From left: Robert Radcliffe as William Blackwood (Lipton's biographer), John Love as worker William Love, Reaghan Reilly as Lipton's mother and Graeme Dallas as the man himself.

From left: Robert Radcliffe as William Blackwood (Lipton's biographer), John Love as worker William Love, Reaghan Reilly as Lipton's mother and Graeme Dallas as the man himself.

 

Tram Direct has been awarded funding to add their take on one of Glasgow’s greatest sons to the Commonwealth celebrations.

The southside theatre company’s Live @ the Shed series has been encouraging audiences of all ages back into the nightclub (the former Marlborough ballroom) with lunchtime shows running every weekend.

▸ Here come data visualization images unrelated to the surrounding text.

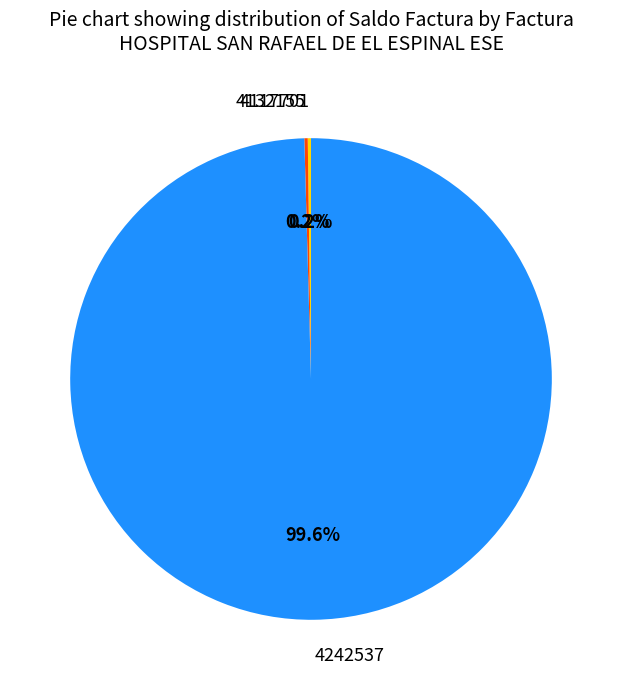

What portion of the pie excludes 4242537?

0.4%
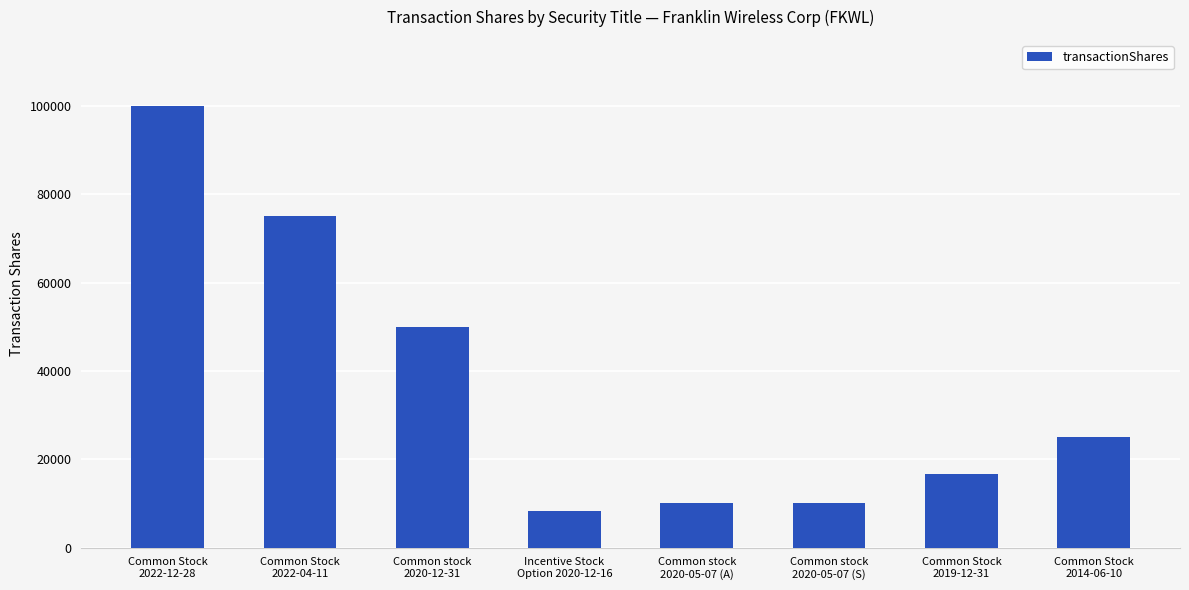

Approximately how many times larger is the value at Common stock
2020-12-31 compared to Incentive Stock
Option 2020-12-16?

6.0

The latest is Scotland’s Greatest Irishman, charting the life of Gorbals man sir Thomas Lipton — and, thanks to recognition from the Big Lottery Celebration Fund, playwright Ian Morland’s piece will run from May 7-11 as part of the Commonwealth Celebrations programme.

Director Isobel Barrett told The Extra: “We are delighted to be recognised as part of the celebrations — and that, finally, Thomas Lipton is gaining some prominence in Glasgow, and particularly the southside.

“It slots in well with the Commonwealth initiative, because Lipton dealt with many different countries — so there’s a link between their history, and the heritage of Glasgow.”

Thomas Johnstone Lipton was born on May 10, 1850 (or 1848, according to some).

After sailing to America and working odd jobs for five years, he returned to Glasgow to help his parents run a small shop in the Gorbals, before opening up his own Lipton’s Market in Anderston.

A chain of grocery shops followed — as well as the tea business now synonymous with his name, and a reputation for successful advertising stunts — and Lipton was known for pushing prices down so that even the poorest could afford his ham, butter and eggs.

Isobel explained: “That was a great social thing to do, at a time when not everyone could afford to go to the grocers.

“Lipton died in 1931 and was buried in the Southern Necropolis. The place was packed with people turning out to his funeral, held in the Gorbals.”

The director added: “Our aim is to link heritage and theatre and to establish the Shed as an arts venue for the community — and if all goes well then the play may well be repeated in July.”